> _TASK BRIEF_
Write out every entry precisely as given, leaving the pictures out.
BEGIN DATA RECORDS
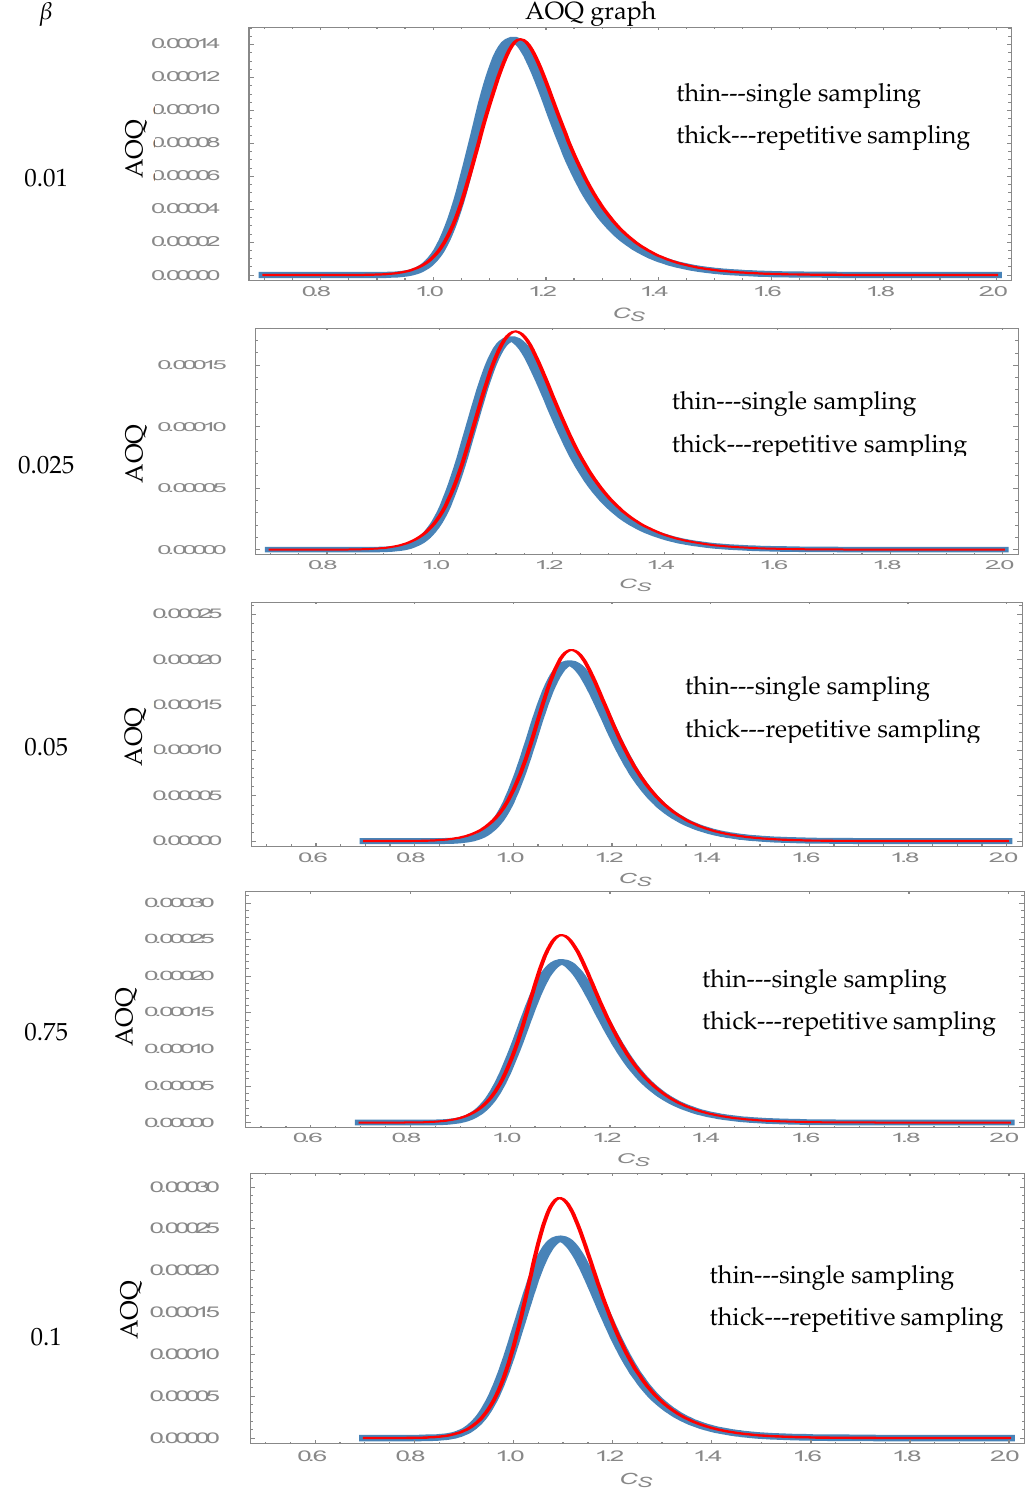
Figure 3. Graphs of average outgoing quality (AOQ) versus C s for the two rectifying sampling plans.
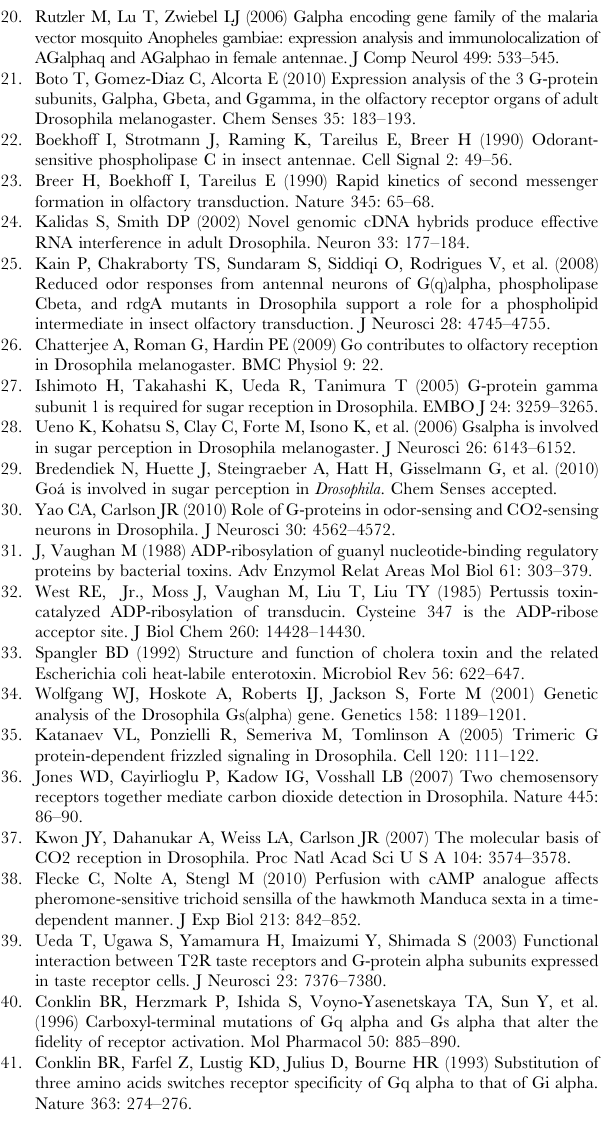
Table S1 G-protein mutant strains used in this study.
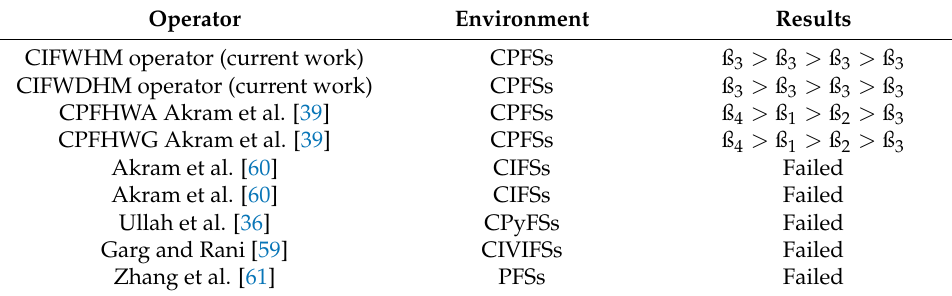
Table 6. Results of the comparative study.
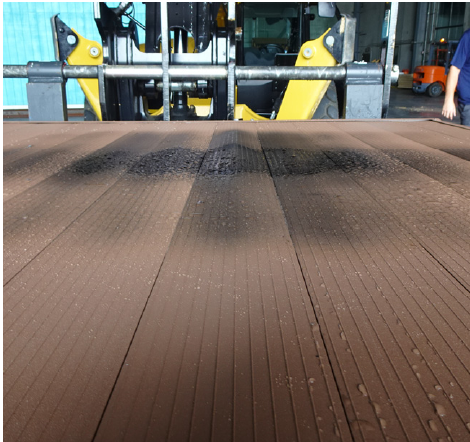
Figure 21. No-gap metal boards on SYP deck assembly after the test.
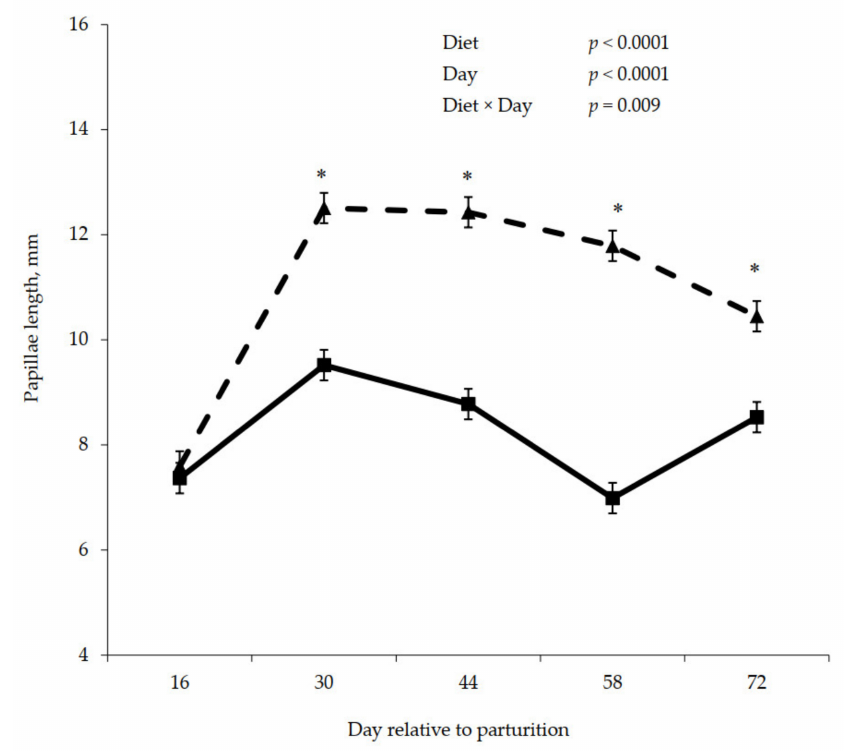
Figure 5. Postpartum rumen papillae length for cows fed control (triangles) or molasses-containing (squares) diets during a 60 day dry period (error bars = pooled standard error of the mean, Experiment 2, n = 3). * Within each day, means differ at p ≤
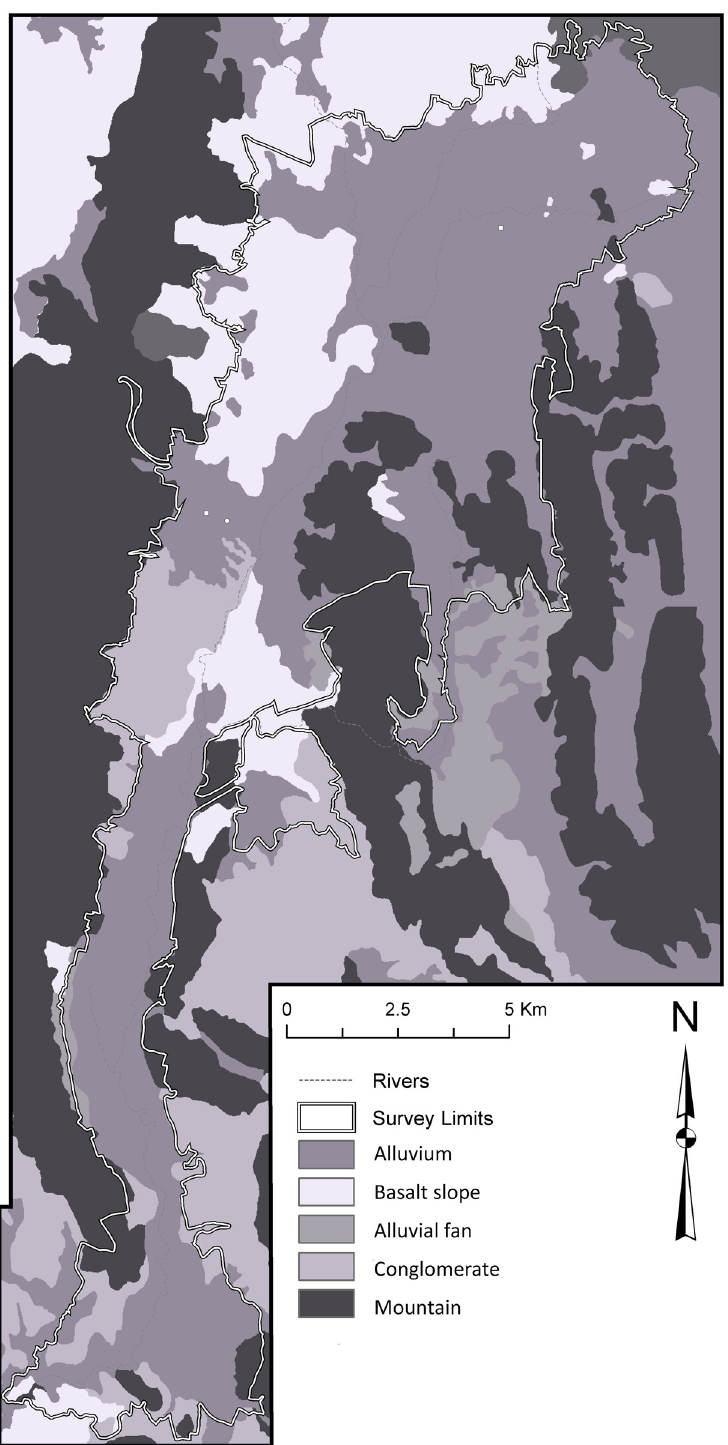
Figure 3: Extent of our survey in relation to environmental zones in the Yautepec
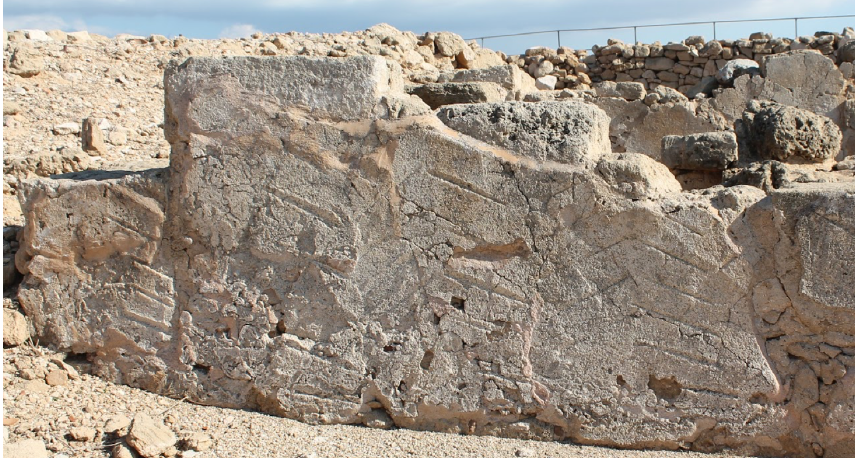
Figure 8. Herringbone incisions in the arriccio layer (base plaster layer) as preparation for subsequent plaster layers, from the House of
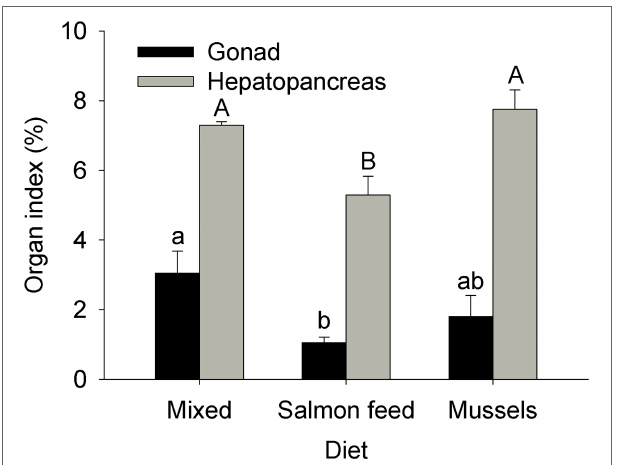
FIGURE 7 | Impact of experimental diets on carapace hardness measured at three positions on rock crabs Cancer irroratus . Replicates are the mean values for each experimental tank. Bars show mean +SE and columns not sharing a common letter are significantly different, ns = not significant (Tukey HSD post-hoc tests, n = 5-9). The total number of individuals included in the analyses was 23, 11, and 13 for the mixed, salmonid feed and mussel diets,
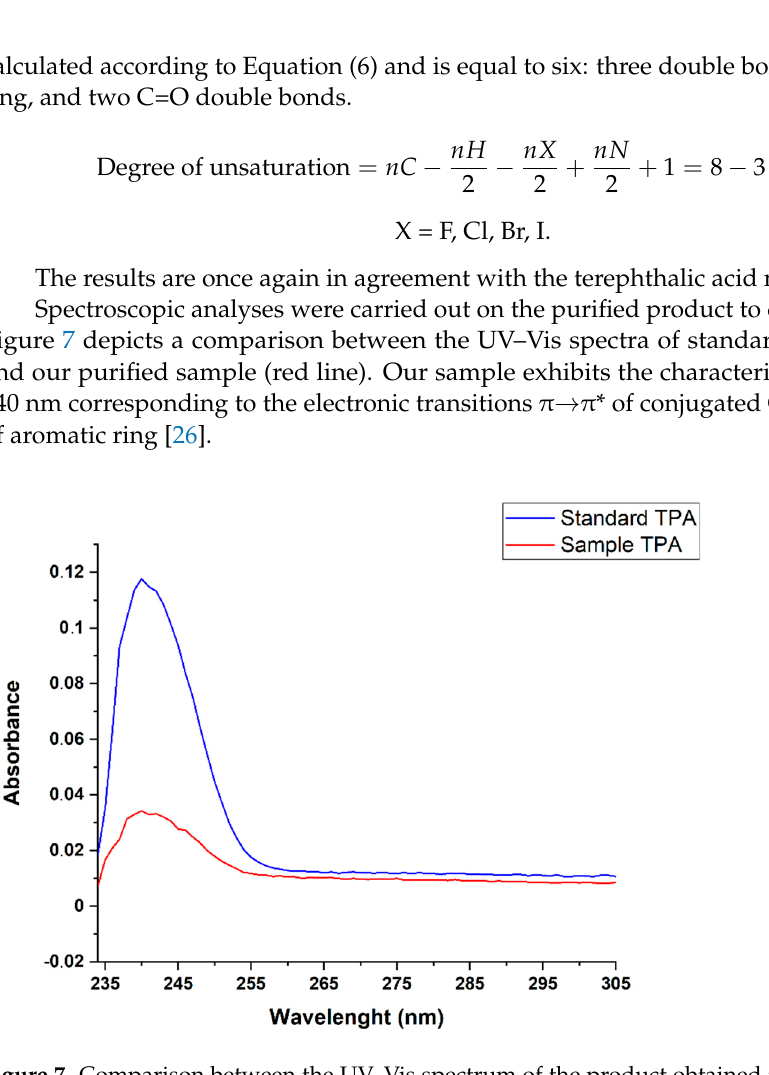
Figure 7. Comparison between the UV–Vis spectrum of the product obtained from test 2 (20 min) with that of the standard TPA.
END DATA RECORDS
> _SOLVED EXERCISE_
Figure 3. Graphs of average outgoing quality (AOQ) versus C s for the two rectifying sampling plans.
Table S1 G-protein mutant strains used in this study.
Table 6. Results of the comparative study.
Figure 21. No-gap metal boards on SYP deck assembly after the test.
Figure 5. Postpartum rumen papillae length for cows fed control (triangles) or molasses-containing (squares) diets during a 60 day dry period (error bars = pooled standard error of the mean, Experiment 2, n = 3). * Within each day, means differ at p ≤
Figure 3: Extent of our survey in relation to environmental zones in the Yautepec
Figure 8. Herringbone incisions in the arriccio layer (base plaster layer) as preparation for subsequent plaster layers, from the House of
FIGURE 7 | Impact of experimental diets on carapace hardness measured at three positions on rock crabs Cancer irroratus . Replicates are the mean values for each experimental tank. Bars show mean +SE and columns not sharing a common letter are significantly different, ns = not significant (Tukey HSD post-hoc tests, n = 5-9). The total number of individuals included in the analyses was 23, 11, and 13 for the mixed, salmonid feed and mussel diets,
Figure 7. Comparison between the UV–Vis spectrum of the product obtained from test 2 (20 min) with that of the standard TPA.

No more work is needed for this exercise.